FARMINGTON HILLS, MI – Nissan is bringing together adaptive cruise control and lane-keeping assist with lane-centering technology into one feature it is branding ProPilot Assist.
The technology combination, meant to cope with heavy stop-and-go traffic in single-lane driving, debuts this fall in the U.S. in the refreshed Nissan Leaf electric vehicle. It launched last year in Japan in Nissan’s Serena minivan.
While many automakers offer similar systems – although not necessarily in a single package – Nissan officials say ProPilot is more seamless in its operation and should result in less tension for the driver when it is in use.
“Our intention is to keep drivers in charge, and we’re taking away the stress of the drive,” says Chris Reed, vice president-components engineering here at Nissan’s Technical Center North America near Detroit. “It may not sound remarkable, but (when I’m) driving in L.A. it’s amazing the difference between the tension that you have with (other systems vs. this).”
Nissan sees its advantage in the semi-autonomous sector in how the two technologies together are activated via a single button push (in Rogue CUVs with prototype ProPilot systems driven here, the button is on the steering wheel) and a long standby time when a ProPilot-equipped model comes to a complete stop.
“(Adaptive) cruise control does bring the vehicle to a stop like some other systems today,” says Andy Christensen, senior manager-intelligent transportation systems research for NTCNA. “However, other systems today, when the vehicle comes to a stop, it’ll only hold for a second or two. The system will beep, release the brakes, and now the driver must put their foot on the brake pedal and hold the vehicle.
“We’ve enhanced this to allow the system to remain active, basically stop and hold,” Christensen continues. “So the driver doesn’t even put their foot on the brake. The system will continue to hold on its own.”
If a stop is under three seconds and the vehicle ahead begins moving, a ProPilot Assist-equipped Nissan automatically will proceed, he says. If the stop is more than three seconds, a driver will need to hit a resume button on the steering wheel or tap the accelerator to re-engage the system from standby.
As for lane-centering, it can adapt to a driver’s preference for the left or right side of a lane, Larry Smythe, an HMI engineer at NTCNA tells WardsAuto.
Smythe says Nissan has put more than 50,000 test miles (80,467 km) on ProPilot prototypes in testing around the U.S., with special attention paid to reading lane markings in tunnels with low lighting or on road surfaces that may be patched with tar. The latter can be an issue for lane-keep systems if the patch is detected instead of a painted lane line.
ProPilot is camera- and radar-based, with a camera in front of the rearview mirror tracking lane markings and a radar sensor placed behind the front grille measuring speed and distance of the vehicle ahead. The camera comes from ZF, with a processor by Intel’s Mobileye. Nissan will not divulge its radar supplier.
The Japanese automaker will allow for the two systems to function separately, with Smythe noting a LKAS system on/off button is left of the steering wheel here on prototype Rogues.
The ability to turn off LKAS accounts for environmental and infrastructure conditions, says Takeshi Yamaguchi, senior vice president-R&D for NTCNA, noting bright sun or snow can cause lane-centering systems to malfunction.
But Reed presumes most drivers will want to use both ACC and LKAS together.
“We think the competitiveness and the kind of capability of the system to maintain its position will be more seamless for the customer so that you’re not feeling annoyed by it,” he says.
In a 34-mile (55-km) test of a Rogue with ProPilot Assist in suburban Detroit, WardsAuto found this system to function as intended. As the test occurred during the late morning, we never encountered highway stop-and-go traffic that brought our vehicle to a full stop. However, in making a right turn from one surface road onto another, our Rogue slowed to a crawl behind a stream of other cars turning right.
Like most lane-centering systems, the automatic turning of the steering wheel can take some getting used to, but it was no more jarring than other similar systems.
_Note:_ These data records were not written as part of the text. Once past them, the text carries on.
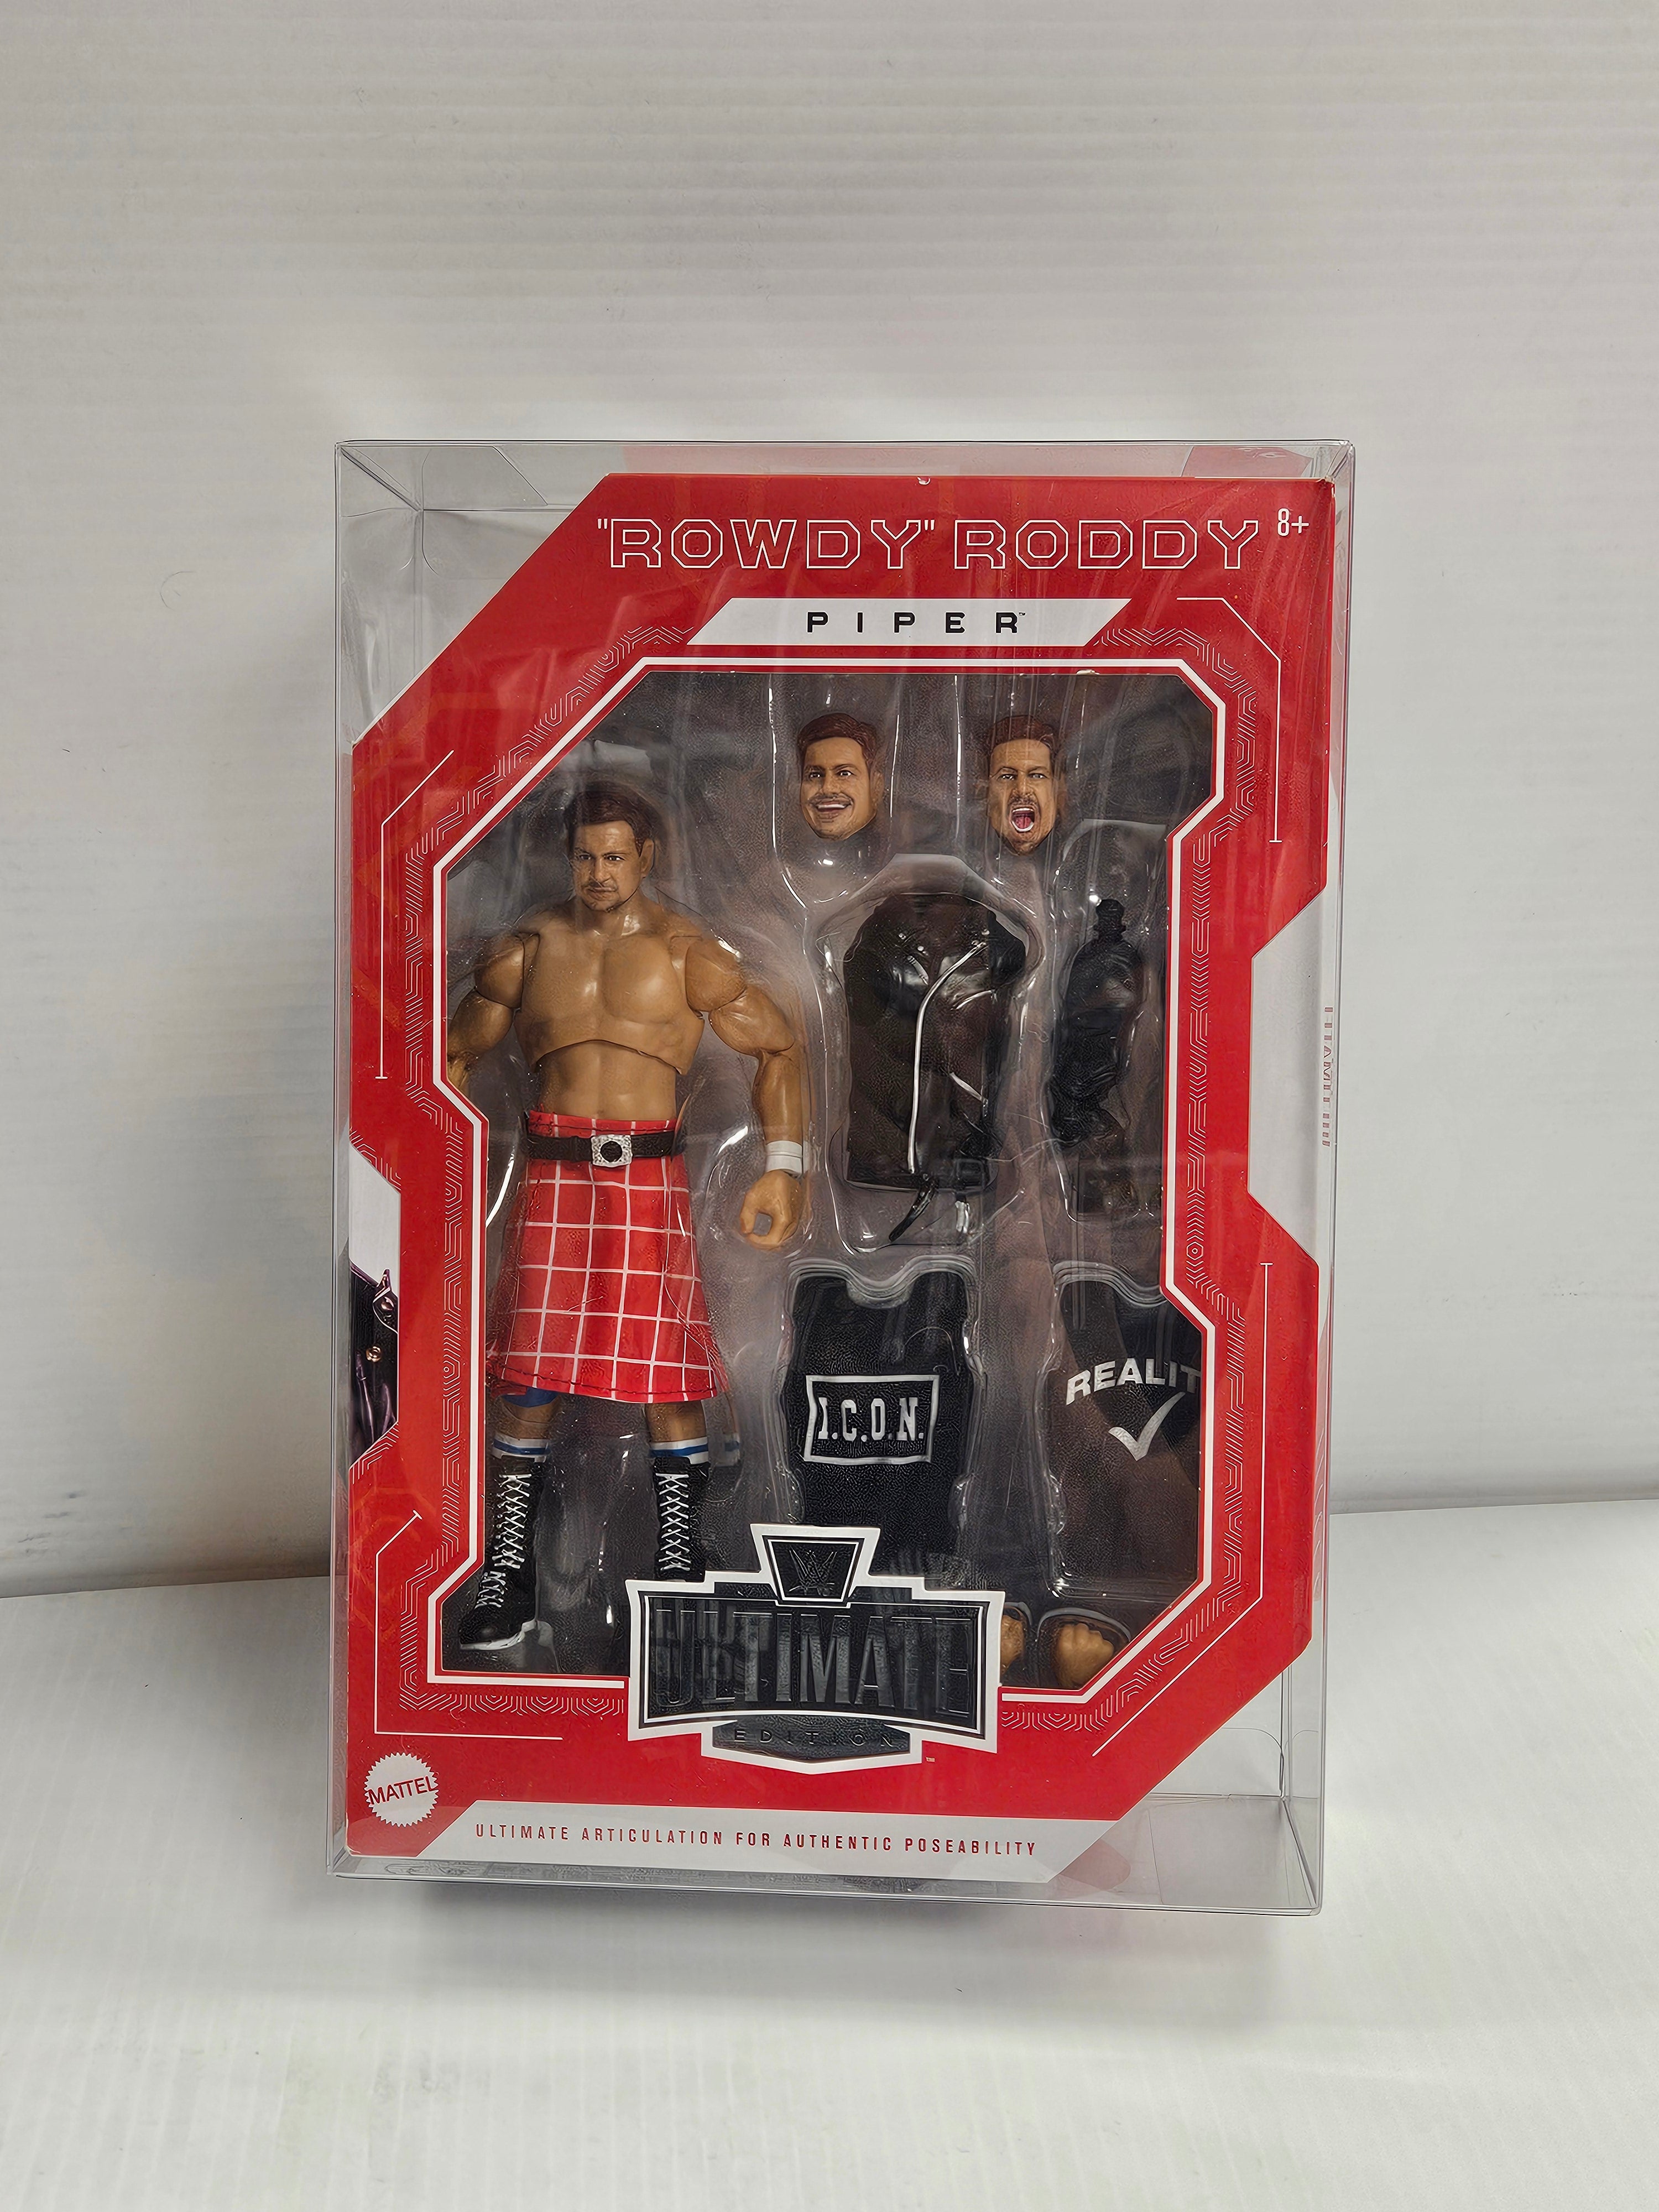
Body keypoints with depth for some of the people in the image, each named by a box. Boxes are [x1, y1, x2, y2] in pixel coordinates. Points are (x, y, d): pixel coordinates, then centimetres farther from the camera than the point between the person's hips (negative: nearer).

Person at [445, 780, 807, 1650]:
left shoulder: (687, 952, 3)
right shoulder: (527, 947, 9)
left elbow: (778, 1048, 7)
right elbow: (458, 1052, 18)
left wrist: (782, 1168, -2)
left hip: (649, 1171, -1)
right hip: (551, 1170, 2)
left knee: (666, 1377, -1)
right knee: (525, 1377, -2)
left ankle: (679, 1569, 14)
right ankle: (508, 1581, 11)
ProPilot Assist’s ability to read lane lines was inconsistent, given Metro Detroit’s infamous subpar roads with faded lane markings.
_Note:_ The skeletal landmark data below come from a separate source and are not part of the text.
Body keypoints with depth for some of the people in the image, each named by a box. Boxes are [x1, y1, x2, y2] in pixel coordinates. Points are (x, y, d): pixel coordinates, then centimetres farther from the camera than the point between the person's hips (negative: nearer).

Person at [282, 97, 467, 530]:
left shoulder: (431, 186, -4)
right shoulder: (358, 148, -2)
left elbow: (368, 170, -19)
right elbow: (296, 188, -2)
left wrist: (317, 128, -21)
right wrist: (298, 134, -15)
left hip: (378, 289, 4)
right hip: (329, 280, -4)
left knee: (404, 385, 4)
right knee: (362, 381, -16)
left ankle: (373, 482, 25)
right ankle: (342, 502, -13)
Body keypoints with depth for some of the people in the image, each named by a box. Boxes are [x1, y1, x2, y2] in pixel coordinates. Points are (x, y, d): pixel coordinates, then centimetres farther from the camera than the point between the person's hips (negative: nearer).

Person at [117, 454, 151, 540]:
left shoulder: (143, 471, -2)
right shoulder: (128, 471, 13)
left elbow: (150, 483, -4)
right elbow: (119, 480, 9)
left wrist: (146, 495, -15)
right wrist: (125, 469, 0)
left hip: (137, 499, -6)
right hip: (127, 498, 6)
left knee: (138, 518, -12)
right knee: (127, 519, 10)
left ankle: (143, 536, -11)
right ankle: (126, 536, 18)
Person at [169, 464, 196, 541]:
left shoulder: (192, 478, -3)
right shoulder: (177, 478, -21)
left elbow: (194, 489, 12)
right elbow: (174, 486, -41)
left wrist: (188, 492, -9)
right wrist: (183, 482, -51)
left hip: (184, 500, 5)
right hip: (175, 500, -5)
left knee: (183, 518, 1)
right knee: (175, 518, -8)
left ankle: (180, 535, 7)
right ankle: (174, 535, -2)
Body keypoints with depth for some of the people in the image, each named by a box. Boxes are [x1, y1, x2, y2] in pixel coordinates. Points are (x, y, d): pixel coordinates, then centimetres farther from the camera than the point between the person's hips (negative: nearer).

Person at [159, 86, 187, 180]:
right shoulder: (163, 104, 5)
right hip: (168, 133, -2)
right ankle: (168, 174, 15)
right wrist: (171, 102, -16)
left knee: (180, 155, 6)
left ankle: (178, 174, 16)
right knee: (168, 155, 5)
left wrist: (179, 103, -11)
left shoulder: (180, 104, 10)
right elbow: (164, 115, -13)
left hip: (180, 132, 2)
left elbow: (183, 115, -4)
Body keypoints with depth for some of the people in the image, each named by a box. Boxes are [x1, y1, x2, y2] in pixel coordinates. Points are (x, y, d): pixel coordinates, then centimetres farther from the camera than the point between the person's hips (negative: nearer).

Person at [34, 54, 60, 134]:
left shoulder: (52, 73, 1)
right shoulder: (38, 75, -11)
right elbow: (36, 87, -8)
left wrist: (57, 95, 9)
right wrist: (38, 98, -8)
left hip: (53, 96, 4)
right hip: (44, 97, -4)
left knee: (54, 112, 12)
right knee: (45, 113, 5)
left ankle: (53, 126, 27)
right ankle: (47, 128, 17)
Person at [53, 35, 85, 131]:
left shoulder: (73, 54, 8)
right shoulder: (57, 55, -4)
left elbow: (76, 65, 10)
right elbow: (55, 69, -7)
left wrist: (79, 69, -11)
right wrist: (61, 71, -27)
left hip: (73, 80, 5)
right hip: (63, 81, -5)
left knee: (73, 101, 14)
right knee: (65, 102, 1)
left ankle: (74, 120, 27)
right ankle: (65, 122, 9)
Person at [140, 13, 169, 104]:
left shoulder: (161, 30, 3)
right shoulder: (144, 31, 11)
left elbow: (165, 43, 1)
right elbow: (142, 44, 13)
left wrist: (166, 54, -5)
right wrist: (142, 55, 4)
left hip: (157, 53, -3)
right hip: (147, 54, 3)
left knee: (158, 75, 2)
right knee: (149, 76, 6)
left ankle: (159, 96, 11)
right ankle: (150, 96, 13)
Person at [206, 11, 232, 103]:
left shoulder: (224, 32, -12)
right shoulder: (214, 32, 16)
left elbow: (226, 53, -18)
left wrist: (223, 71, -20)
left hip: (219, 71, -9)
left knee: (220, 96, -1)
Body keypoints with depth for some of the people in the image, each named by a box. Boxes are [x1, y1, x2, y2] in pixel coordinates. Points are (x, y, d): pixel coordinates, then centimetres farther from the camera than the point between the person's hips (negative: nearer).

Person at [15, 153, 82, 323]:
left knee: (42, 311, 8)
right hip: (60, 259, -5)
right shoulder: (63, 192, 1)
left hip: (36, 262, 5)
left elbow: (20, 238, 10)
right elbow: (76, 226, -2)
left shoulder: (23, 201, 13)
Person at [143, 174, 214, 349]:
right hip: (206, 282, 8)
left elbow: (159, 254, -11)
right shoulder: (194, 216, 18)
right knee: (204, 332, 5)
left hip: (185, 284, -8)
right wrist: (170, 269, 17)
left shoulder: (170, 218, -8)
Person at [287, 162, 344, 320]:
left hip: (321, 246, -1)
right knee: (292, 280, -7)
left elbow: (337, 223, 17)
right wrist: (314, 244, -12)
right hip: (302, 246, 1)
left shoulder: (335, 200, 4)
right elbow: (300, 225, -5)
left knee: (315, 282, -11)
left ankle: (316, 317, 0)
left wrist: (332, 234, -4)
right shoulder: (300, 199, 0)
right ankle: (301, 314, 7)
The ability for ProPilot Assist’s ACC to hold a vehicle at a stop for three seconds is nice, but a Subaru Impreza hatchback WardsAuto is testing this week has the same 3-second hold time for its ACC system when encountering stopped traffic.
Despite having the word “pilot” in its name, Nissan officials here emphasize ProPilot is not like Tesla’s Autopilot and is for assisted, not autonomous driving. Hands need to be on the steering wheel (visual and audible warnings will sound if they are not) and eyes should be on the road, Reed says.
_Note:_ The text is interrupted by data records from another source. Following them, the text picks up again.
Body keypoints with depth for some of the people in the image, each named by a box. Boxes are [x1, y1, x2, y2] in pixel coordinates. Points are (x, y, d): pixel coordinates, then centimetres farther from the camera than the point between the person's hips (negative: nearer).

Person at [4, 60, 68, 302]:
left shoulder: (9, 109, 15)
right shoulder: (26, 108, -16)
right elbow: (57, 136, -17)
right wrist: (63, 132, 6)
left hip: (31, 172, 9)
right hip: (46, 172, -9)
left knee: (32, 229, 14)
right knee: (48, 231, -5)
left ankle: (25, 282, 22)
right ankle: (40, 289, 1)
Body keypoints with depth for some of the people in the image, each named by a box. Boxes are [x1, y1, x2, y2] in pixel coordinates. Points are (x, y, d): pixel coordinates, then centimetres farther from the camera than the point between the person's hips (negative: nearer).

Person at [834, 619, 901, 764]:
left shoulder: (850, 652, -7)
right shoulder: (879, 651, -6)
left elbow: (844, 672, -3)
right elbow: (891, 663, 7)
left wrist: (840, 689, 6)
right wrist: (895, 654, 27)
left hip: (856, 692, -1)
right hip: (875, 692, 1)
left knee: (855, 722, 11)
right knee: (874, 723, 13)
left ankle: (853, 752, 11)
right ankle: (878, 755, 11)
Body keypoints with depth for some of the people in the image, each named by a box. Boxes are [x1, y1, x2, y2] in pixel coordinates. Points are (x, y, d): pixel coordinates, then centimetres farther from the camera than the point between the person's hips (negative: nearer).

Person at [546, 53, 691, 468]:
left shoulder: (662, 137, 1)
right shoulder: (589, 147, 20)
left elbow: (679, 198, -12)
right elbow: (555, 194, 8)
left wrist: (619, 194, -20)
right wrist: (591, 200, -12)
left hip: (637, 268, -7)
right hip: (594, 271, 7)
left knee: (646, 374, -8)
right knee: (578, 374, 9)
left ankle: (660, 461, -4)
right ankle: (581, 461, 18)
“We’re very sensitive to how we roll this out, how we educate…the dealers, then the customers. It’s a balance between the excitement of what we’re doing and not overpromising.”
Nissan is targeting a wide rollout of ProPilot Assist but will not divulge the next vehicle to get it after the Leaf. It says the technology will be similar across its Nissan, Infiniti and Datsun brands, although naming conventions may differ.